**What needs to be done:**
Give the data below again exactly as written, but without the pictures.

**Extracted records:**

---+---

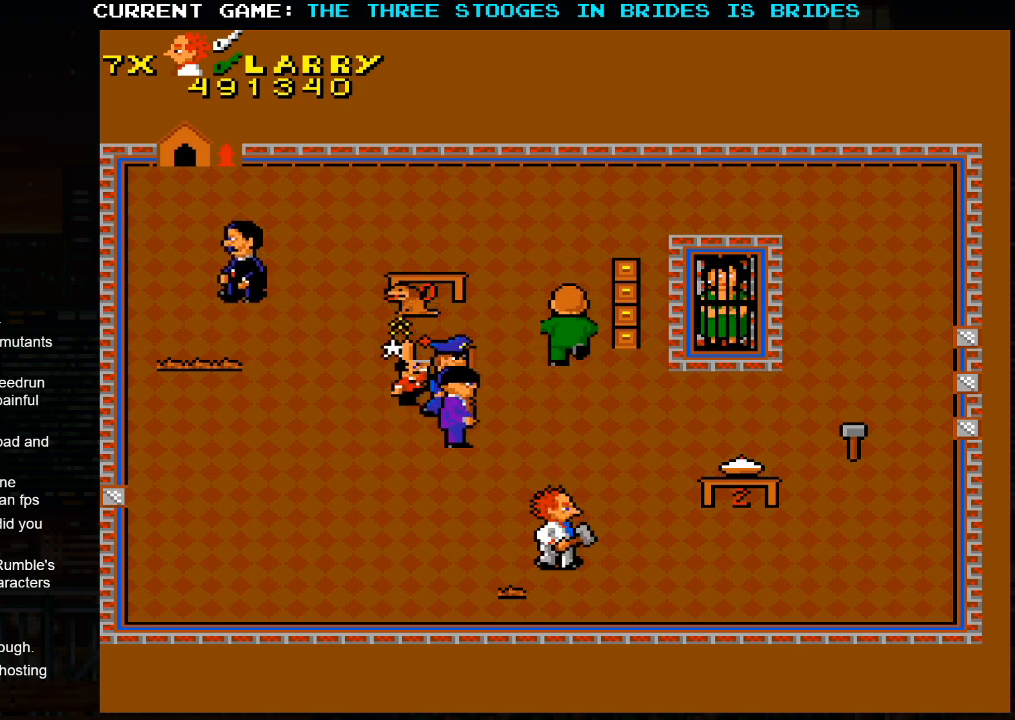
Gameplay with a controller (arcade stick); each line is a JSON object with the inputs held at the frame after it. "events" lists button and stick changes between this image and that frame as [ms after this image, input, new state], when the widget could be followed in between. Not read: L3 R3.
{"buttons": [], "left_stick": "right", "events": [[200, "left_stick", "right"]]}
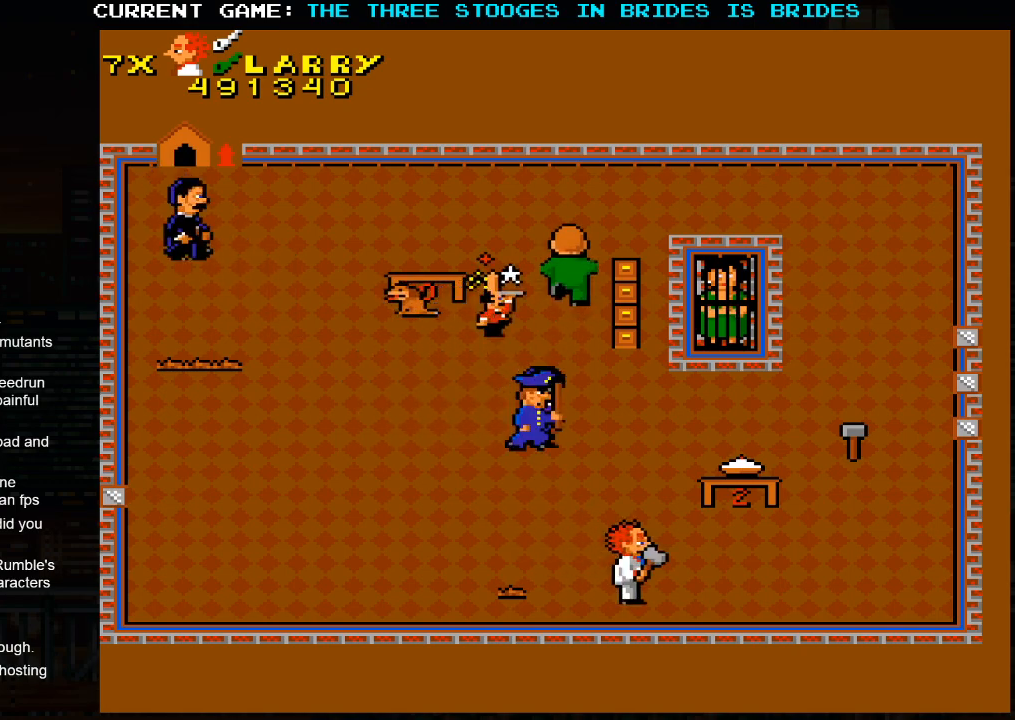
{"buttons": [], "left_stick": "right", "events": []}
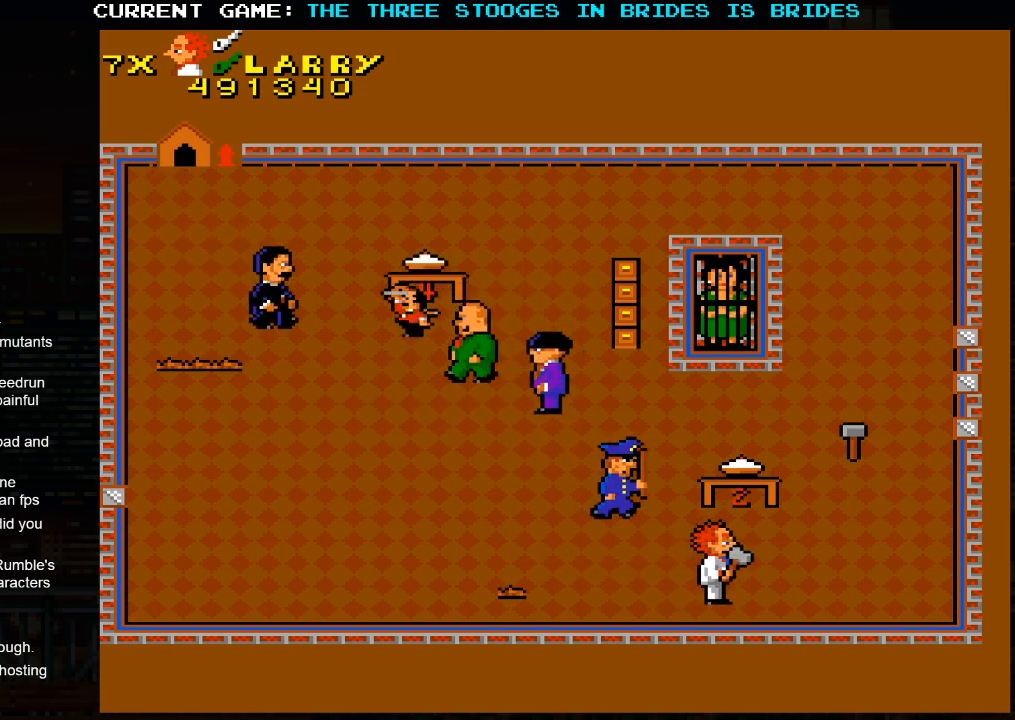
{"buttons": [], "left_stick": "up-right", "events": [[333, "left_stick", "up-right"]]}
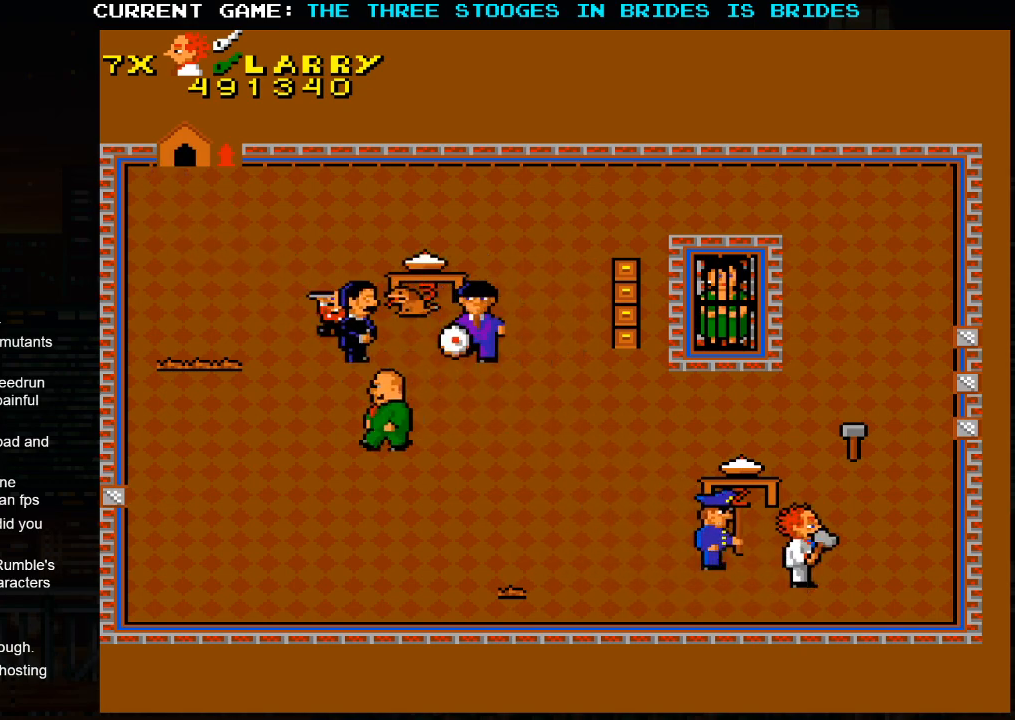
{"buttons": [], "left_stick": "up-right", "events": []}
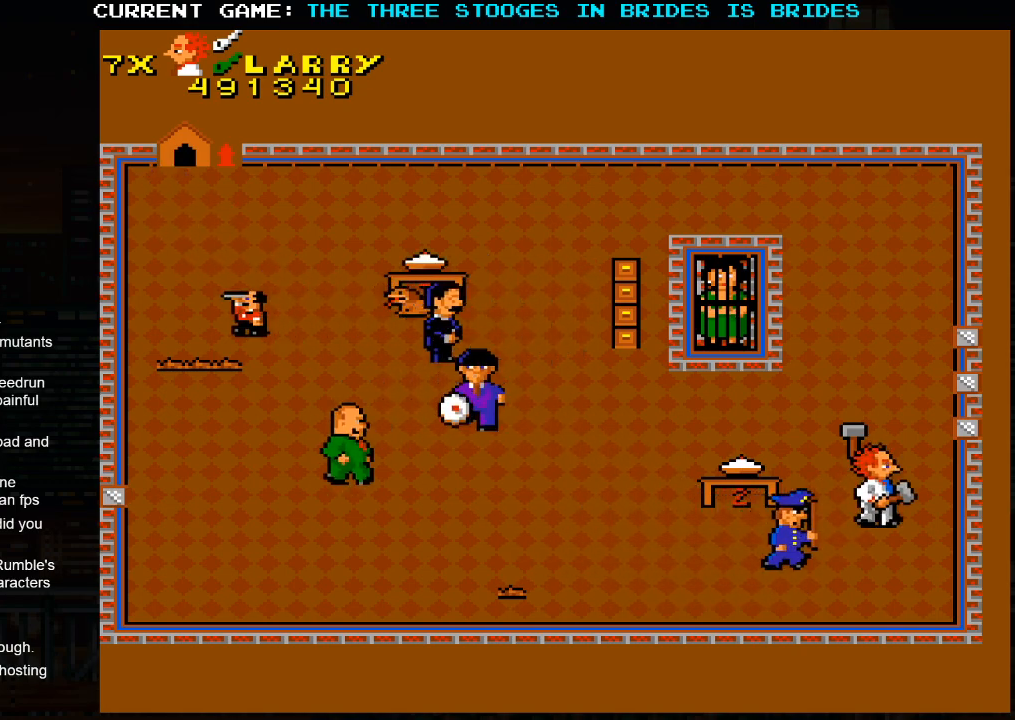
{"buttons": [], "left_stick": "up-left", "events": [[267, "left_stick", "up-left"]]}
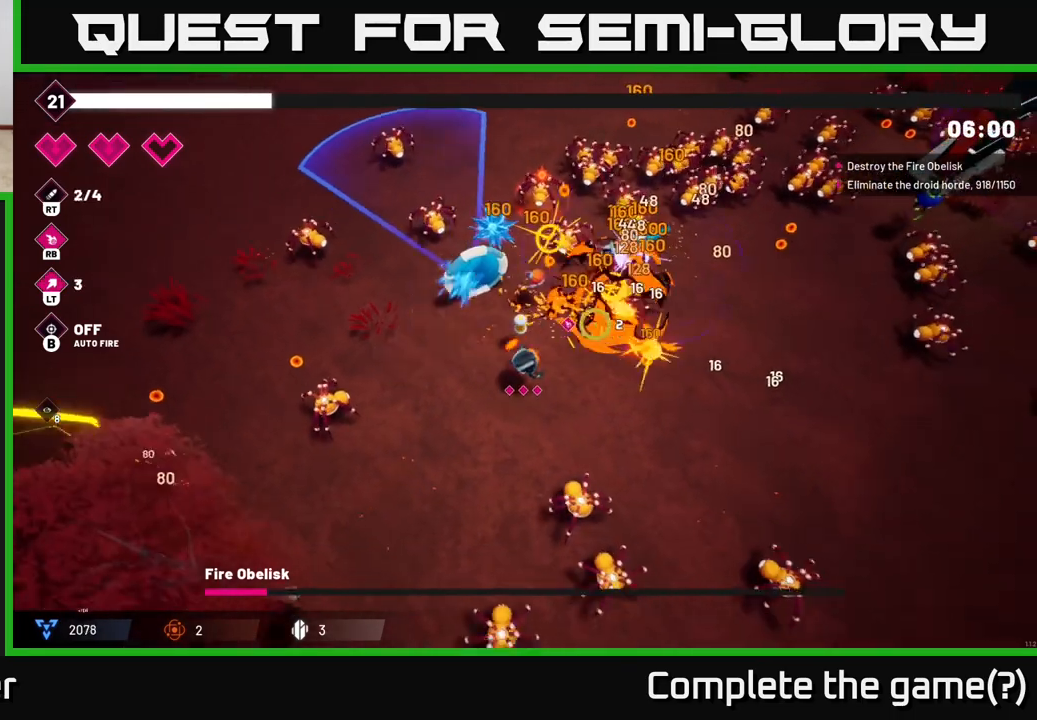
Gameplay with a controller (Xbox layout); each line is a JSON object with the inputs held at the frame after it. "events" lists button and stick changes between this image and that frame as [ms after this image, input, new state], when the widget could be followed in between.
{"buttons": [], "left_stick": "right", "right_stick": "up", "events": [[217, "R2", "up"], [300, "left_stick", "right"], [317, "right_stick", "up"]]}
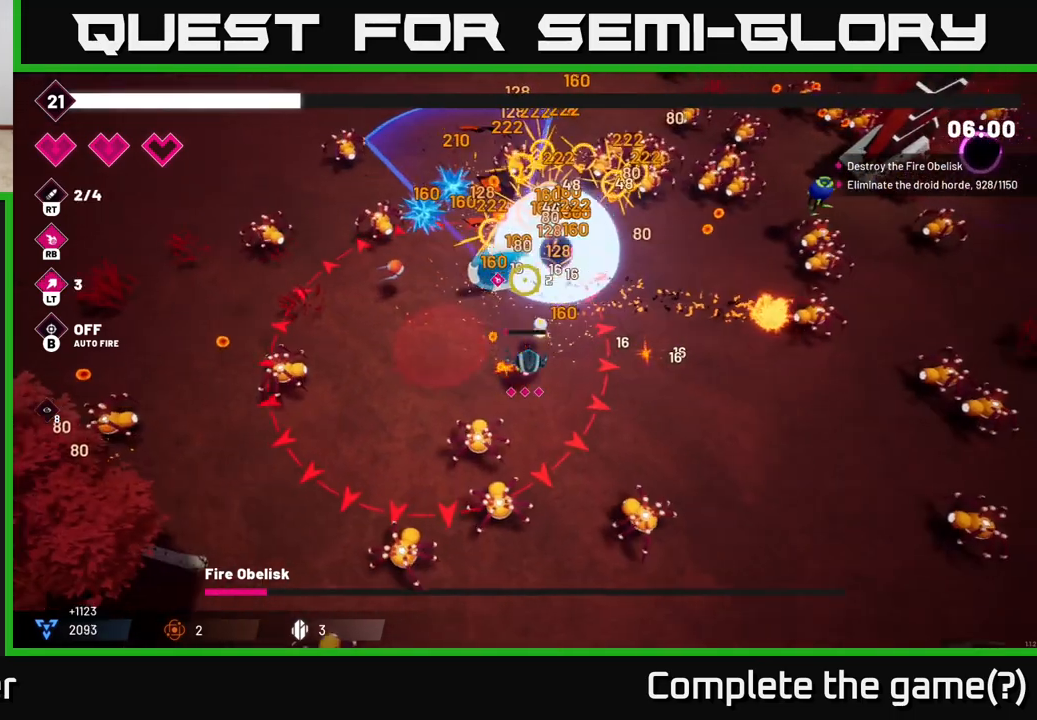
{"buttons": ["L2"], "left_stick": "right", "right_stick": "up", "events": [[17, "R2", "down"], [17, "left_stick", "up-right"], [167, "left_stick", "right"], [200, "R2", "up"], [450, "L2", "down"]]}
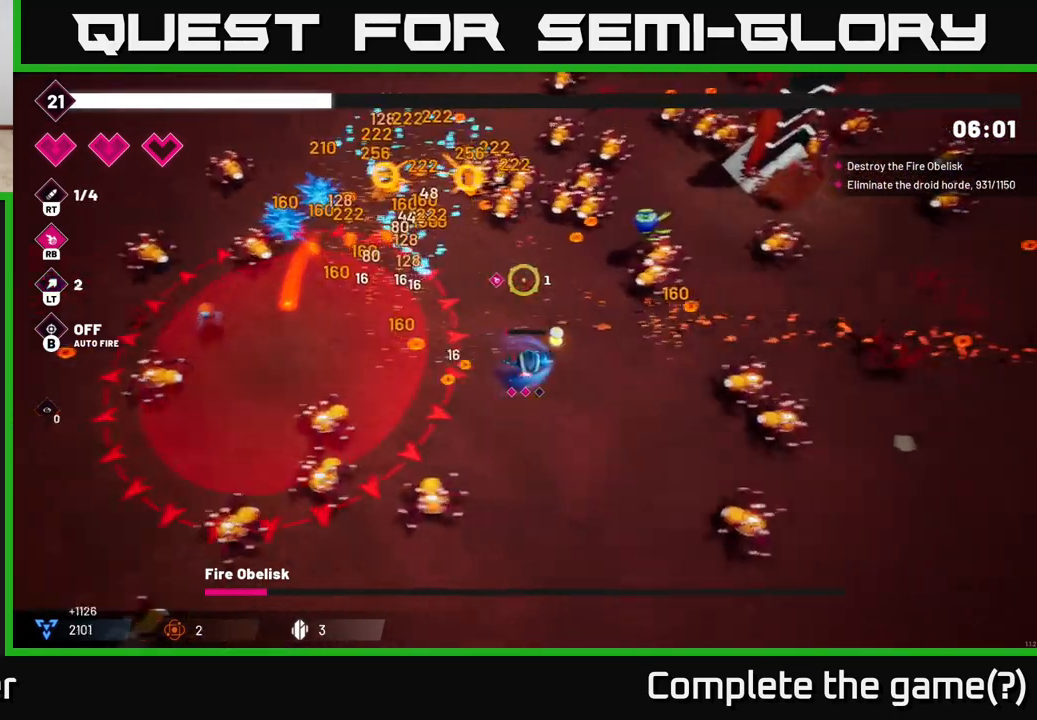
{"buttons": [], "left_stick": "down-left", "right_stick": "up-right", "events": [[50, "L2", "up"], [67, "right_stick", "up-right"], [133, "left_stick", "down-right"], [300, "R2", "down"], [433, "left_stick", "down-left"], [483, "R2", "up"]]}
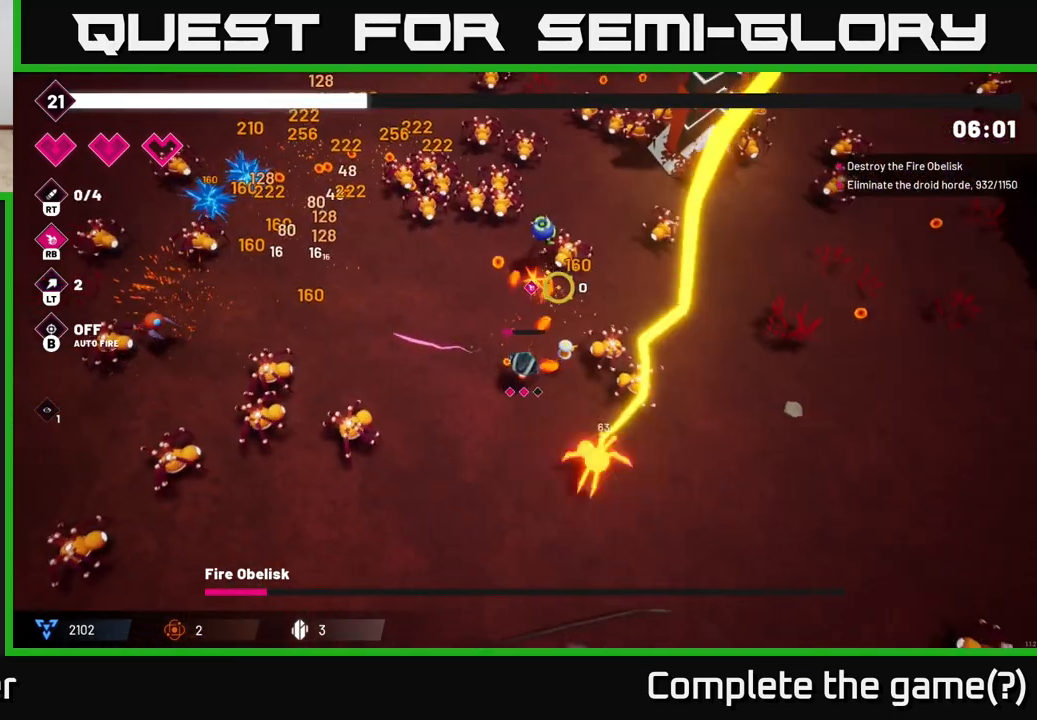
{"buttons": ["R2"], "left_stick": "down", "right_stick": "up-right", "events": [[350, "R2", "down"], [400, "left_stick", "down"]]}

---+---

**Task result:**
Gameplay with a controller (arcade stick); each line is a JSON object with the inputs held at the frame after it. "events" lists button and stick changes between this image and that frame as [ms after this image, input, new state], when the widget could be followed in between. Not read: L3 R3.
{"buttons": [], "left_stick": "right", "events": [[200, "left_stick", "right"]]}
{"buttons": [], "left_stick": "right", "events": []}
{"buttons": [], "left_stick": "up-right", "events": [[333, "left_stick", "up-right"]]}
{"buttons": [], "left_stick": "up-right", "events": []}
{"buttons": [], "left_stick": "up-left", "events": [[267, "left_stick", "up-left"]]}
Gameplay with a controller (Xbox layout); each line is a JSON object with the inputs held at the frame after it. "events" lists button and stick changes between this image and that frame as [ms after this image, input, new state], when the widget could be followed in between.
{"buttons": [], "left_stick": "right", "right_stick": "up", "events": [[217, "R2", "up"], [300, "left_stick", "right"], [317, "right_stick", "up"]]}
{"buttons": ["L2"], "left_stick": "right", "right_stick": "up", "events": [[17, "R2", "down"], [17, "left_stick", "up-right"], [167, "left_stick", "right"], [200, "R2", "up"], [450, "L2", "down"]]}
{"buttons": [], "left_stick": "down-left", "right_stick": "up-right", "events": [[50, "L2", "up"], [67, "right_stick", "up-right"], [133, "left_stick", "down-right"], [300, "R2", "down"], [433, "left_stick", "down-left"], [483, "R2", "up"]]}
{"buttons": ["R2"], "left_stick": "down", "right_stick": "up-right", "events": [[350, "R2", "down"], [400, "left_stick", "down"]]}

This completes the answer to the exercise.